The article (Ed-Dahmani et al.) presents a thorough phytochemical analysis of the extract from Ferula communis leaves, a medicinal plant widely used in traditional medicine, particularly for its antioxidant properties and high levels of polyphenols and flavonoids. The study aims to investigate antioxidant capacity (DPPH and FRAP methods), fully characterize the extract using UHPLC-MS/MS methods, evaluate toxicity through in vivo and in silico analyses, and predict the pharmacokinetics (ADMET) of the isolated compounds, also indicating their good absorption potentials.

The study by da Silva et al. demonstrates that when iron or heme availability is restricted in Bacteroides thetaiotaomicron, the bacterium adapts its metal-uptake mechanisms, leading to a notable increase in manganese accumulation. This adaptive response demonstrates how iron and manganese can substitute for each other in bacterial metabolism, particularly during oxidative stress or nutrient scarcity. Metallomic analyses by HPLC and high-resolution ICP-MS provided compelling evidence that bacteria can maintain essential cellular functions by utilizing manganese in the absence of iron. This work contributes to understanding microbial metal homeostasis and its evolutionary implications for gut microbiota adaptation.

Andrographolide (AGP) can reduce inflammatory responses in skin diseases by hindering the release of inflammatory factors such as TNF-α and IL-6. In a computational study, Lin et al. examined the interactions between AGP and Cutibacterium acnes, primarily using DFT methods to analyze its inhibitory bioactivity. The authors have combined molecular docking and MD simulation results with quantum-mechanical methods to examine this topic.

Heidinger et al. combined EPR experiments and computer modeling to clarify the mechanism of AhbD heme synthase that catalyzes the final step of the heme biosynthetic pathway in archaea and sulfate-reducing bacteria. AhbD uses radical chemistry to decarboxylate propionate side chains of iron-coproporphyrin III into vinyl groups of heme b. The DFT calculated EPR spectra helped elucidate the structures of the porphyrinyl radicals and led to key conclusions about AhbD’s oxidative decarboxylation mechanism. Specifically, the hydrogen-atom abstraction site was identified at the β-position of the propionate side chain, and the central iron ion and nearby ligand were shown to participate in ET to the iron-sulfur cluster in AhbD.

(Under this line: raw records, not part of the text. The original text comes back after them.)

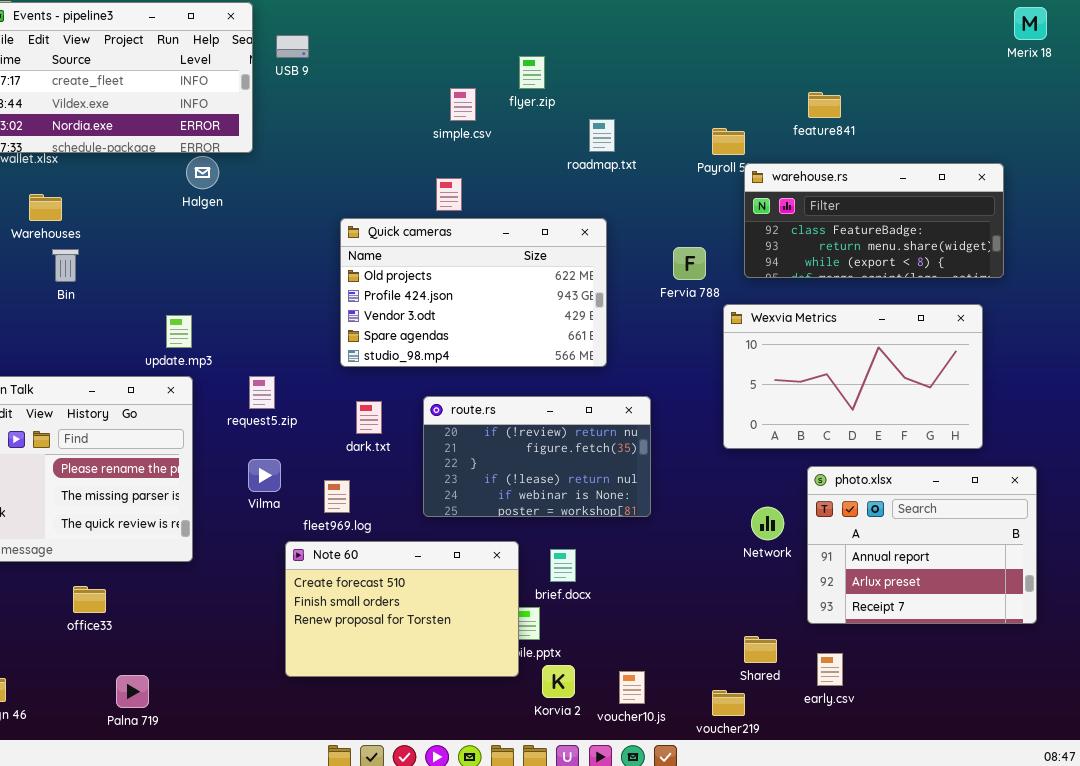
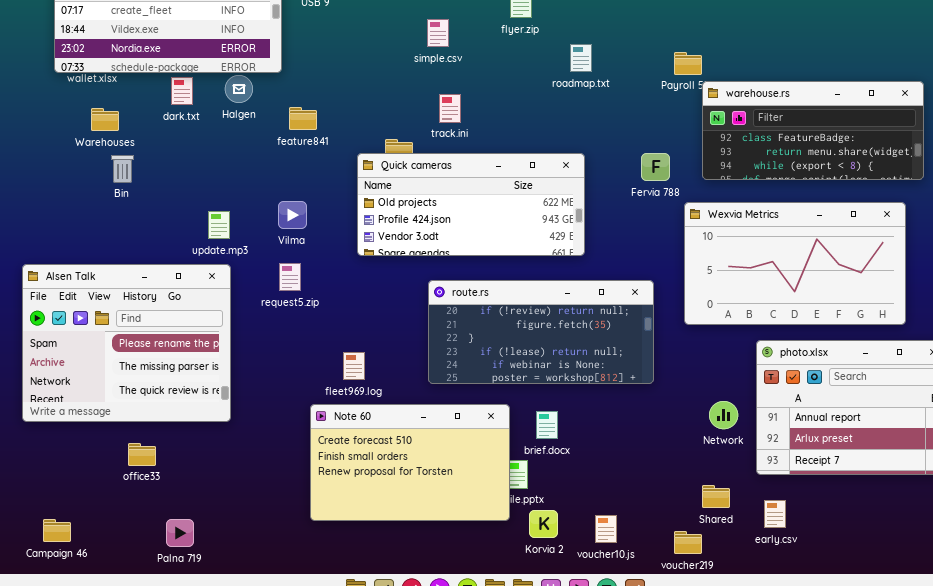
simple.csv: [450,88,476,121] -> [427,19,449,47], moved
feature841: [808,92,841,118] -> [289,107,317,130], moved
Quick cameras: [340,218,607,367] -> [357,153,585,256], resized
route.rs: [423,396,651,517] -> [428,280,654,384], resized
dark.txt: [356,401,382,434] -> [171,77,193,105], moved
Vilma: [248,459,281,492] -> [278,201,307,229], moved
Network: [751,507,784,540] -> [709,401,738,429], moved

Covering all advancements in hemoproteins is a challenging task. The purpose of this Research Topic is to highlight current directions in key areas of heme protein chemistry and showcase contemporary applications of both experimental and computational methods. The selected papers illustrate the dynamic research activity in this field. Some contributions build upon ongoing debates, while others introduce novel perspectives that may challenge established interpretations. It is essential to recognize that the diversity of viewpoints from different research groups can stimulate constructive discussion, ultimately deepening our understanding of these remarkable protein systems and helping the field move forward.

Upcoming research on heme proteins will span from fundamental biochemistry to translational applications: from heme’s role in signaling and diseases, through engineering microbes for the production of heme and heme derivatives, to the advanced design of heme-based biocatalysts, new medicines, and materials. This underscores heme’s central role in both life processes and emerging technologies. Additionally, new experimental techniques, computational methodologies, and advances in artificial intelligence, machine learning, and supercomputer capabilities are expected to propel further progress in this field.